Guidelines for Optimizing Aggregation

Nov 21, 2016

For queries that contain GROUP BY, Drill performs aggregations in either 1 or 2 phases. In both of these schemes, Drill can use the Hash Aggregate and Streaming Aggregate physical operators. The default behavior in Drill is to perform 2 phase aggregation.

In the 2 phase aggregation scheme, each minor fragment performs local (partial) aggregation in phase 1. It then sends the partially aggregated results to other fragments using a hash-based distribution operator. The hash distribution is done on the GROUP BY keys. In phase 2 all of the fragments perform a total aggregation using data received from phase 1.

The 2 phase aggregation scheme is very efficient when the data contains grouping keys with a reasonable number of duplicate values such that doing the grouping reduces the number of rows sent to downstream operators. However, if there is not much reduction it is best to use 1 phase aggregation.
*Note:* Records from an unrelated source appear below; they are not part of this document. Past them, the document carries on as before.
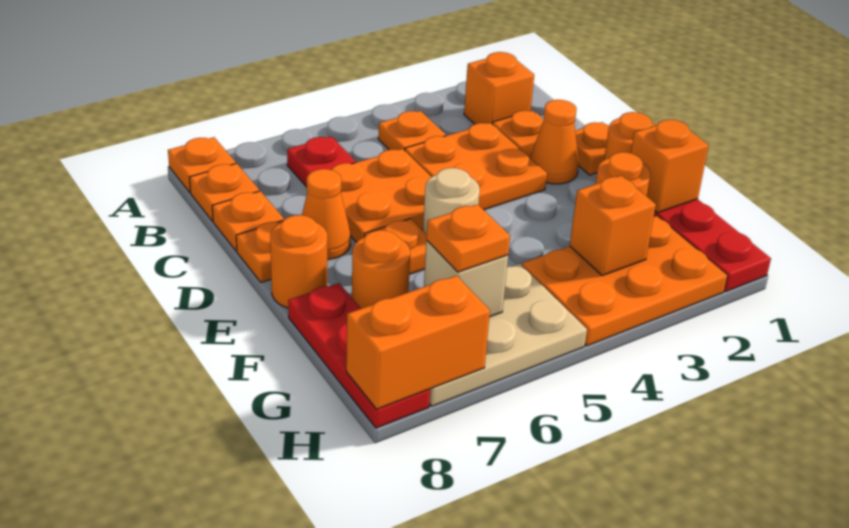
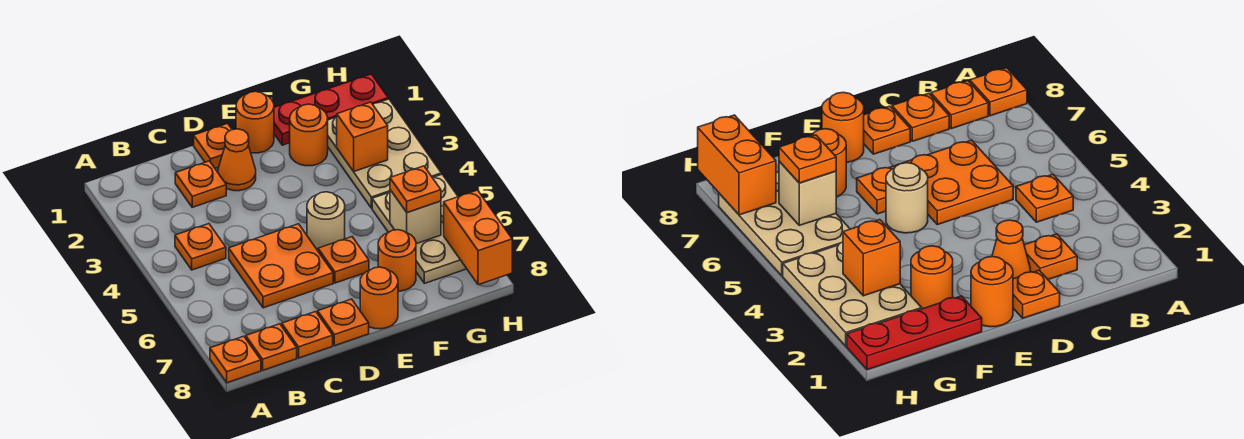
orange brick B2 level 1 -> none
red plate B6 level 1 -> none
orange plate C3:D4 level 1 -> none
orange cone D7 level 1 -> none
orange brick F1 level 2 -> none
red plate F8:H8 level 1 -> none
orange plate G2:H4 level 1 -> tan plate G2:H4 level 1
For example, suppose the query does a GROUP BY x, y. If the combination of {x, y} values is unique (or nearly unique) in all of the rows of the input data, then there is no reduction in the number of rows when performing the grouping. In this case, performance improves by doing 1 phase aggregation.

You can use the ALTER SYSTEM or ALTER SESSION commands with the following option to control aggregation in Drill:

  • planner.enable_multiphase_agg

The default for this option is true.Typically, you set the options at the session level unless you want the setting to persist across all sessions.